--- The input Enclosed Below ---

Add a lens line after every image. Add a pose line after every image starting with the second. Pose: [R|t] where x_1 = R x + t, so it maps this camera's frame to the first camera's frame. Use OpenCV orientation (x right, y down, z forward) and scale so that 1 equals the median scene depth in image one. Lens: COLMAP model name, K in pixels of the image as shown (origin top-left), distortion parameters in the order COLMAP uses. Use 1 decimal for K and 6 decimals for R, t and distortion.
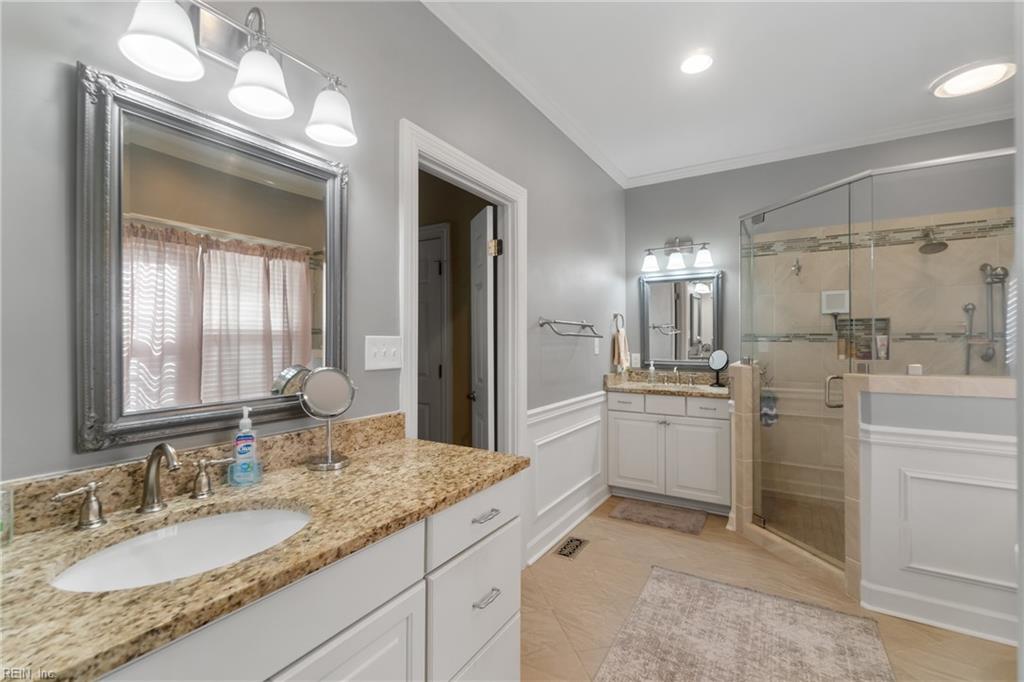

--- End of Enclosed The input ---
--- The input Enclosed Below ---

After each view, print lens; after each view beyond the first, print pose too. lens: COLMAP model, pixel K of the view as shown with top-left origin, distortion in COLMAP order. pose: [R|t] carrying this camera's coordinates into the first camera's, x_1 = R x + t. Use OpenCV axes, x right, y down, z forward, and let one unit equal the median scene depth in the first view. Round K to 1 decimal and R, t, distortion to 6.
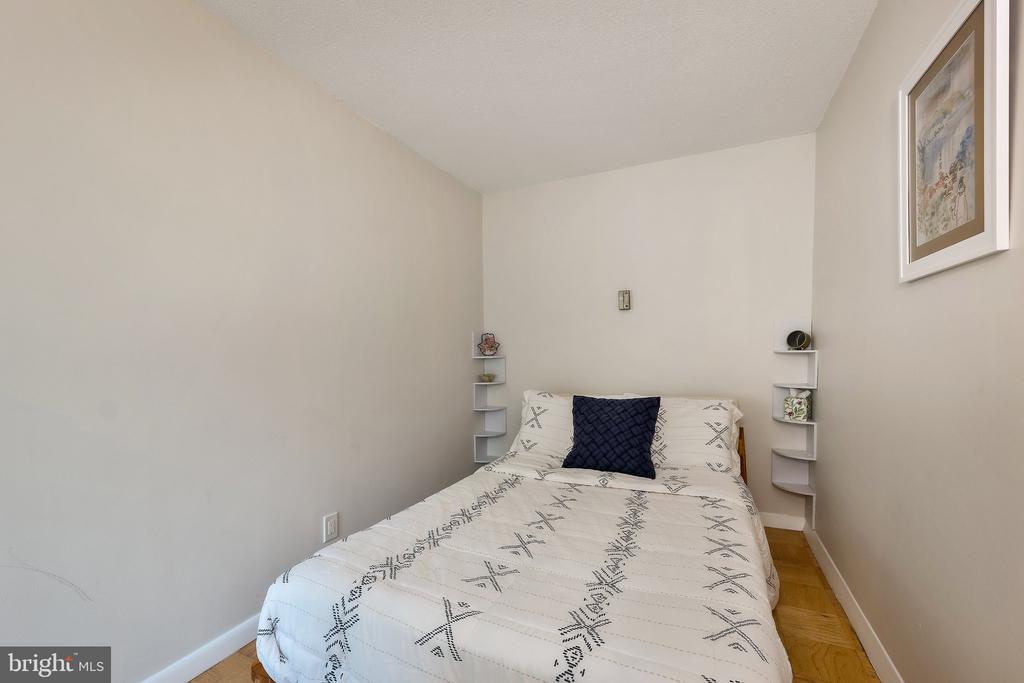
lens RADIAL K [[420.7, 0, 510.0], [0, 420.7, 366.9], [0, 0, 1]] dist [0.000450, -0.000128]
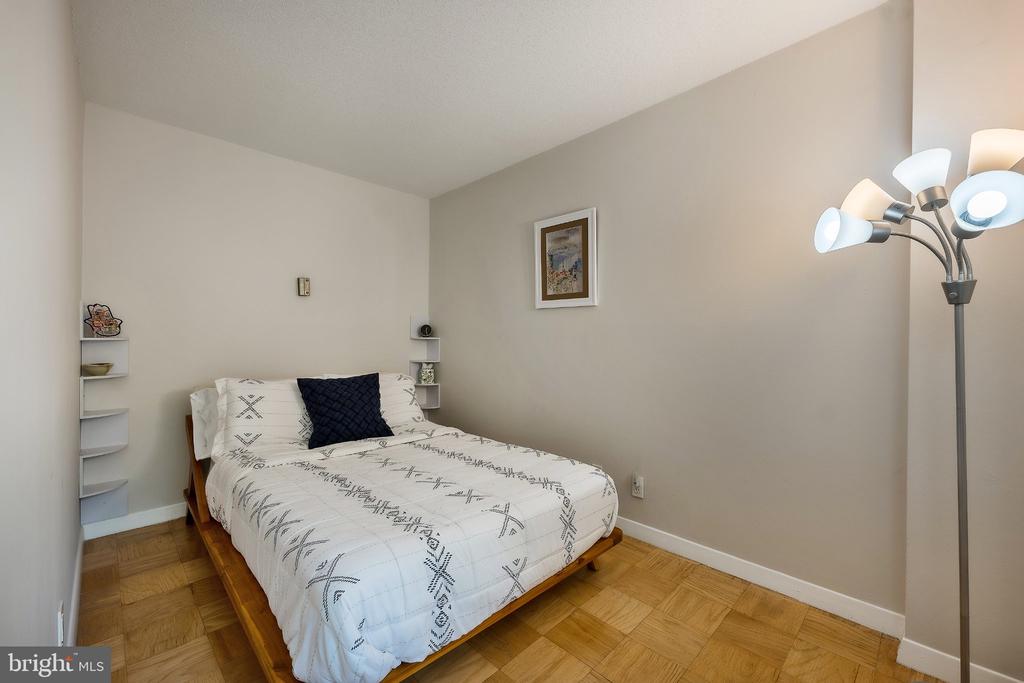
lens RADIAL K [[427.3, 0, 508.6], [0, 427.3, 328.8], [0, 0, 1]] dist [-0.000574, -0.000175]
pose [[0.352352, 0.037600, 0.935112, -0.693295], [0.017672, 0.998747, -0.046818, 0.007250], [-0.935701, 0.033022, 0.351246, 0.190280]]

--- End of Enclosed The input ---

*To do*: Write out the material from the line containing "After each view, print" through the line containing "0.033022, 0.351246, 0.190280]]", with both of those lines included, reproducing every character. Leave the pictures out of your answer.

*Answer box*:
After each view, print lens; after each view beyond the first, print pose too. lens: COLMAP model, pixel K of the view as shown with top-left origin, distortion in COLMAP order. pose: [R|t] carrying this camera's coordinates into the first camera's, x_1 = R x + t. Use OpenCV axes, x right, y down, z forward, and let one unit equal the median scene depth in the first view. Round K to 1 decimal and R, t, distortion to 6.
lens RADIAL K [[420.7, 0, 510.0], [0, 420.7, 366.9], [0, 0, 1]] dist [0.000450, -0.000128]
lens RADIAL K [[427.3, 0, 508.6], [0, 427.3, 328.8], [0, 0, 1]] dist [-0.000574, -0.000175]
pose [[0.352352, 0.037600, 0.935112, -0.693295], [0.017672, 0.998747, -0.046818, 0.007250], [-0.935701, 0.033022, 0.351246, 0.190280]]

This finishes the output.